Convert the material from the line with "common name: Maidenhair spleenwort" through the line with "scientific name: Erythronium oregonum" into a Markdown table with the columns n and Line, placing each line in its own numbered row and omitting any blank lines.

____________________

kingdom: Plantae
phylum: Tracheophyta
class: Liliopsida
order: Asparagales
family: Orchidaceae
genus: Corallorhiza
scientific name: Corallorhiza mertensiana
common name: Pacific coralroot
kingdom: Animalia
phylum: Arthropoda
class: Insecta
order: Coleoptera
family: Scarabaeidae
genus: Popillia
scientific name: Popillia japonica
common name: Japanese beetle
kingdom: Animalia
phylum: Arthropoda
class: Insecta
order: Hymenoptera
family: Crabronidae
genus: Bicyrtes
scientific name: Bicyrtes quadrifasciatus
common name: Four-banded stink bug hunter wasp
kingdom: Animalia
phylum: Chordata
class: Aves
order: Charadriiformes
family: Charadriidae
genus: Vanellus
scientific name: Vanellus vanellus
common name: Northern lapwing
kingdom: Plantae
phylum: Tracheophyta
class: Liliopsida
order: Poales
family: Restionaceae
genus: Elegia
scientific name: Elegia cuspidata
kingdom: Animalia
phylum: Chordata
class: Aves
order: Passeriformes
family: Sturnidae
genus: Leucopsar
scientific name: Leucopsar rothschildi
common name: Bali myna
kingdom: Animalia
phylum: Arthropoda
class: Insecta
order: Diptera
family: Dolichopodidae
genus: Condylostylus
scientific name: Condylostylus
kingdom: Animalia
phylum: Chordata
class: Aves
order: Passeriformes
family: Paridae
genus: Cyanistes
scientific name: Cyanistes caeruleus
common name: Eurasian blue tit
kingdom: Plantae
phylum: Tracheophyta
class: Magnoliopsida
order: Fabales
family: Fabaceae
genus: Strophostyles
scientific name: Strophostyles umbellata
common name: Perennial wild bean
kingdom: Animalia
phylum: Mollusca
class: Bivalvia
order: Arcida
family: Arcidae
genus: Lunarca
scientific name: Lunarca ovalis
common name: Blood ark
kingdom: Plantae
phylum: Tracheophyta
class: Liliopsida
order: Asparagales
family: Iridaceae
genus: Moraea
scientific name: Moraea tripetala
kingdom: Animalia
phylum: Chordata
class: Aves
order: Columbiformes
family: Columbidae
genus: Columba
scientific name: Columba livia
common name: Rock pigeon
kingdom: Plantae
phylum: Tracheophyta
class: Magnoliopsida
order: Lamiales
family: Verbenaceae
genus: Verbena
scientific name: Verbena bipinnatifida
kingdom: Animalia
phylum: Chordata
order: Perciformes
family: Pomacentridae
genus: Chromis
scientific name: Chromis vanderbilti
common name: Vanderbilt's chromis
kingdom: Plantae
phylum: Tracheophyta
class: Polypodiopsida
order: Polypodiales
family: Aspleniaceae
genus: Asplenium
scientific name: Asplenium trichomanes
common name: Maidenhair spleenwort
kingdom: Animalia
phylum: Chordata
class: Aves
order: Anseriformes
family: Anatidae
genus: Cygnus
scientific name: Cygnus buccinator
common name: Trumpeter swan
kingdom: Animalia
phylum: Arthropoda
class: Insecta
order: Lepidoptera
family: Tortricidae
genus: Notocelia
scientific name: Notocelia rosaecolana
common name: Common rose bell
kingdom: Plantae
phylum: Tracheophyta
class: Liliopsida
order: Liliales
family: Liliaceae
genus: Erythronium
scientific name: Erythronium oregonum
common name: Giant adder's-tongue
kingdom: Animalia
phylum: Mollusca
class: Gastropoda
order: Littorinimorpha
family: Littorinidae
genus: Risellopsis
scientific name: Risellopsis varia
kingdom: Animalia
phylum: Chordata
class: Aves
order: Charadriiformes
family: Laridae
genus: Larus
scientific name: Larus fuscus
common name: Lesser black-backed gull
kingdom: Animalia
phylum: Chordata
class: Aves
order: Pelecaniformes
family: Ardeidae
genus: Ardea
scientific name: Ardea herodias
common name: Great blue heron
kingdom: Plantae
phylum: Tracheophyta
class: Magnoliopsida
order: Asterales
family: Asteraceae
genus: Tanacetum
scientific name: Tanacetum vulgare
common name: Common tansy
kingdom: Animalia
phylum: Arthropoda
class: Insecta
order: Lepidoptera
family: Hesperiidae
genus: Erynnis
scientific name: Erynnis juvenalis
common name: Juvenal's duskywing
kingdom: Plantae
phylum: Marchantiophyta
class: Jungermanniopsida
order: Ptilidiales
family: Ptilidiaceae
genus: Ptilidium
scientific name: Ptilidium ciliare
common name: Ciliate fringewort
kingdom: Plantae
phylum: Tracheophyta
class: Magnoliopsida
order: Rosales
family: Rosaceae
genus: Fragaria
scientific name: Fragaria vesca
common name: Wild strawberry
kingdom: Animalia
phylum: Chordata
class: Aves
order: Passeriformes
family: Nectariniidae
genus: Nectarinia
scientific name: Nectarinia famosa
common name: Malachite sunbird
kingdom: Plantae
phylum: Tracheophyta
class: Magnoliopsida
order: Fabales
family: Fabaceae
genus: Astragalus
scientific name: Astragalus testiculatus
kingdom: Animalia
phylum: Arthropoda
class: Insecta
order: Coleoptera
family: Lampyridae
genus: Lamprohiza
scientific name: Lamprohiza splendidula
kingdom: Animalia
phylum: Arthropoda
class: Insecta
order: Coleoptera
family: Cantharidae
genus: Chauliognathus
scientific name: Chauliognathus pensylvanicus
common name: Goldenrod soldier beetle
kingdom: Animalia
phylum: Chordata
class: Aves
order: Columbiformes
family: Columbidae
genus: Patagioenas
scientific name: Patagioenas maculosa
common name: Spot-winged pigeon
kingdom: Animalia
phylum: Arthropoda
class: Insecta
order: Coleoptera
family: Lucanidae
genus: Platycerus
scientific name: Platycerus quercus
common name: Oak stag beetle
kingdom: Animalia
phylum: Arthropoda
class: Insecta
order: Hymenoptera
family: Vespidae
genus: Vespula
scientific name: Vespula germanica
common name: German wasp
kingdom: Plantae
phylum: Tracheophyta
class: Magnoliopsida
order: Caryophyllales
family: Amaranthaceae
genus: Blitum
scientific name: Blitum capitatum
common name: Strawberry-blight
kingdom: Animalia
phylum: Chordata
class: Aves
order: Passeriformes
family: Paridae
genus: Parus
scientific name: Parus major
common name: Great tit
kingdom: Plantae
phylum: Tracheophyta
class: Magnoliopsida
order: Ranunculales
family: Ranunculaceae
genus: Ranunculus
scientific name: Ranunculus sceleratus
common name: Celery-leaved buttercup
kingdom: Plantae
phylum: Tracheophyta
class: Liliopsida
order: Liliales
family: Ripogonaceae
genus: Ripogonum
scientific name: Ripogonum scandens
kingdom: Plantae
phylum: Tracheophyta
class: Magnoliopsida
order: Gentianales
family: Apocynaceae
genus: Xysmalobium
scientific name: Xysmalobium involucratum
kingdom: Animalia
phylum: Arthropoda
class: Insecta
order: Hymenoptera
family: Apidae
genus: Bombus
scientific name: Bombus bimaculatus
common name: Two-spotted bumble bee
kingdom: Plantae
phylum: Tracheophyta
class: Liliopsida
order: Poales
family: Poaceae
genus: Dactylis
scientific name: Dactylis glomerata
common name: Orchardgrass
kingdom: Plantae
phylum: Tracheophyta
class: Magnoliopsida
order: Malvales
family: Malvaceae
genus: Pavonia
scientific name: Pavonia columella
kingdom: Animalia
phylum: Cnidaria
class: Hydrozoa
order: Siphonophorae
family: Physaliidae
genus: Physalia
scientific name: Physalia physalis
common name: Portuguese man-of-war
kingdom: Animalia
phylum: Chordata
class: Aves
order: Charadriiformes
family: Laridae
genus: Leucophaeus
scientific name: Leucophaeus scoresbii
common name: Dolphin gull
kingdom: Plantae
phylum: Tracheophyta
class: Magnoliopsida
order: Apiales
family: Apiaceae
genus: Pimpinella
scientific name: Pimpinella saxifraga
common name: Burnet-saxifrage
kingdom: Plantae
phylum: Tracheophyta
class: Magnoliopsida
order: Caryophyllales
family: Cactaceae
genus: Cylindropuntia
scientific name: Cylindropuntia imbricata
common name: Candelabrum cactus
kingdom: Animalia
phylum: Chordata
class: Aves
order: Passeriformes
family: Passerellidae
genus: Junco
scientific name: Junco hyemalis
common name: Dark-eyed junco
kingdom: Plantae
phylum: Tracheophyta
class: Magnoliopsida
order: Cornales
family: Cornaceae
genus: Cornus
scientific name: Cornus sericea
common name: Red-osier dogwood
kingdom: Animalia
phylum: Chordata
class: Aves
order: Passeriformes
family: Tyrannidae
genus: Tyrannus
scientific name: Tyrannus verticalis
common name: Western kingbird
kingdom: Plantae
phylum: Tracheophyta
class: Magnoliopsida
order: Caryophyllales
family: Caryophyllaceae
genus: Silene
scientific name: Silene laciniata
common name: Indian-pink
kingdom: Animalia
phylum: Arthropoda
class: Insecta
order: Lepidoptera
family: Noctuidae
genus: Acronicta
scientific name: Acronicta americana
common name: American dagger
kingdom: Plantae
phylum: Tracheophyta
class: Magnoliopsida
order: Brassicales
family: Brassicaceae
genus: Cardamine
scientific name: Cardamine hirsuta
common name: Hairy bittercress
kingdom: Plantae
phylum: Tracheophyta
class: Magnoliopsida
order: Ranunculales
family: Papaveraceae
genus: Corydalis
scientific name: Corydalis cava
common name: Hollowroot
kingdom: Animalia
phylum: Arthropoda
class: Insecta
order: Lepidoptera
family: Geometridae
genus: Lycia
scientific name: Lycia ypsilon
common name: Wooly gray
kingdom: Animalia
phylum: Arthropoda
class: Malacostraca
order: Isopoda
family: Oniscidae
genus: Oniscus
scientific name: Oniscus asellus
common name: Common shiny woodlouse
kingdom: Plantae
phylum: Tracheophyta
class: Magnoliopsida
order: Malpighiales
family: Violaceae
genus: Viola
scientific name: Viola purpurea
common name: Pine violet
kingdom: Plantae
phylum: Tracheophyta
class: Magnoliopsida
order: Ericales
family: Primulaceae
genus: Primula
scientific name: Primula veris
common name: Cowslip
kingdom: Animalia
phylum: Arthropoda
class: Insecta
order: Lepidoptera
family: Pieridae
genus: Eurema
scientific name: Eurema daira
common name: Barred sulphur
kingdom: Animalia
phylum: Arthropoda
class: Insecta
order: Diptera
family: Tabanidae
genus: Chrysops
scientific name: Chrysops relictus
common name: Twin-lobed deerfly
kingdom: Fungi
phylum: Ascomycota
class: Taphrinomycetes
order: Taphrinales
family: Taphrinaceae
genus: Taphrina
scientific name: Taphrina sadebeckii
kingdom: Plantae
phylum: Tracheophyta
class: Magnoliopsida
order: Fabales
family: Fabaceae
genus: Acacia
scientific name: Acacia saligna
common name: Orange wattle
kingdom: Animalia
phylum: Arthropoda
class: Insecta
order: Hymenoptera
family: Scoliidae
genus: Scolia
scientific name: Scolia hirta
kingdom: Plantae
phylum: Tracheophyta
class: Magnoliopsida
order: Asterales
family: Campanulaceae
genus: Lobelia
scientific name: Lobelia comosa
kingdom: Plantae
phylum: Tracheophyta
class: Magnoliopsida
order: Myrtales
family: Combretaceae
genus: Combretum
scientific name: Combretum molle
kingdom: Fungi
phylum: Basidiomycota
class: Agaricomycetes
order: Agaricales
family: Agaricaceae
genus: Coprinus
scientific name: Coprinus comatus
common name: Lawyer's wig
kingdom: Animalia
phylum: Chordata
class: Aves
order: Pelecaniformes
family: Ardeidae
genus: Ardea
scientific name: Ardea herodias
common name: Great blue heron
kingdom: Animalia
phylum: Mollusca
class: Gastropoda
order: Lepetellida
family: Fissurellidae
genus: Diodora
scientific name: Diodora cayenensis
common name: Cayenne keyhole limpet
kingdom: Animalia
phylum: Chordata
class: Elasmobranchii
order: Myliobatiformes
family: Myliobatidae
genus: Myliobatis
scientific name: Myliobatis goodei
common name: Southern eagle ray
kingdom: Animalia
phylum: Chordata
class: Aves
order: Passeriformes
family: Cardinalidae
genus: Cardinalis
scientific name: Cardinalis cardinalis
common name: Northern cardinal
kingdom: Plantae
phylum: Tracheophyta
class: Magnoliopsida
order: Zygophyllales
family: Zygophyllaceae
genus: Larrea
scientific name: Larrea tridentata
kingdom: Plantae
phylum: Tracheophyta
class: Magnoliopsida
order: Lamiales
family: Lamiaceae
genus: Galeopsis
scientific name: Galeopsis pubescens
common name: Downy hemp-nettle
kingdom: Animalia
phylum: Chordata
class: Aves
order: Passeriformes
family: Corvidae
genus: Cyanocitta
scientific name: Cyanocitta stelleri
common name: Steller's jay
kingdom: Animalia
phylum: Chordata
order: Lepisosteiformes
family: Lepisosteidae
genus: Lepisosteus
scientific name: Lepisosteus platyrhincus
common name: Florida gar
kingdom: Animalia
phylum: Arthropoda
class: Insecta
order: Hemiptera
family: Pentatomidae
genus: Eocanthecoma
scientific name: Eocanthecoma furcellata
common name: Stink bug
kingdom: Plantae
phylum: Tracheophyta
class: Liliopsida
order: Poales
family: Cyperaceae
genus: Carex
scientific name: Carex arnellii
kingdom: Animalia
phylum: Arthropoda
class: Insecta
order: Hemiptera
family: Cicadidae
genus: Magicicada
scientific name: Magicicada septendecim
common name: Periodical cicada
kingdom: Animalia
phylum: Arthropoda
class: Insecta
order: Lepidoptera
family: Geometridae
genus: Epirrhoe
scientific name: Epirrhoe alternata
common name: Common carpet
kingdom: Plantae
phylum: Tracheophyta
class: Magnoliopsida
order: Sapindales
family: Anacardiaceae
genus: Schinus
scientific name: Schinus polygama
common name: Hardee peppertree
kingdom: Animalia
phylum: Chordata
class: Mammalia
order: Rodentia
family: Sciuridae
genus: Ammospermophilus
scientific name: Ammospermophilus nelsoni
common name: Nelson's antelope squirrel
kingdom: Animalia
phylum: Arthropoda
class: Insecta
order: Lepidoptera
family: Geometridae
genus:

____________________

▸ TASK RESPONSE:
| n | Line |
|---|---|
| 1 | common name: Maidenhair spleenwort |
| 2 | kingdom: Animalia |
| 3 | phylum: Chordata |
| 4 | class: Aves |
| 5 | order: Anseriformes |
| 6 | family: Anatidae |
| 7 | genus: Cygnus |
| 8 | scientific name: Cygnus buccinator |
| 9 | common name: Trumpeter swan |
| 10 | kingdom: Animalia |
| 11 | phylum: Arthropoda |
| 12 | class: Insecta |
| 13 | order: Lepidoptera |
| 14 | family: Tortricidae |
| 15 | genus: Notocelia |
| 16 | scientific name: Notocelia rosaecolana |
| 17 | common name: Common rose bell |
| 18 | kingdom: Plantae |
| 19 | phylum: Tracheophyta |
| 20 | class: Liliopsida |
| 21 | order: Liliales |
| 22 | family: Liliaceae |
| 23 | genus: Erythronium |
| 24 | scientific name: Erythronium oregonum |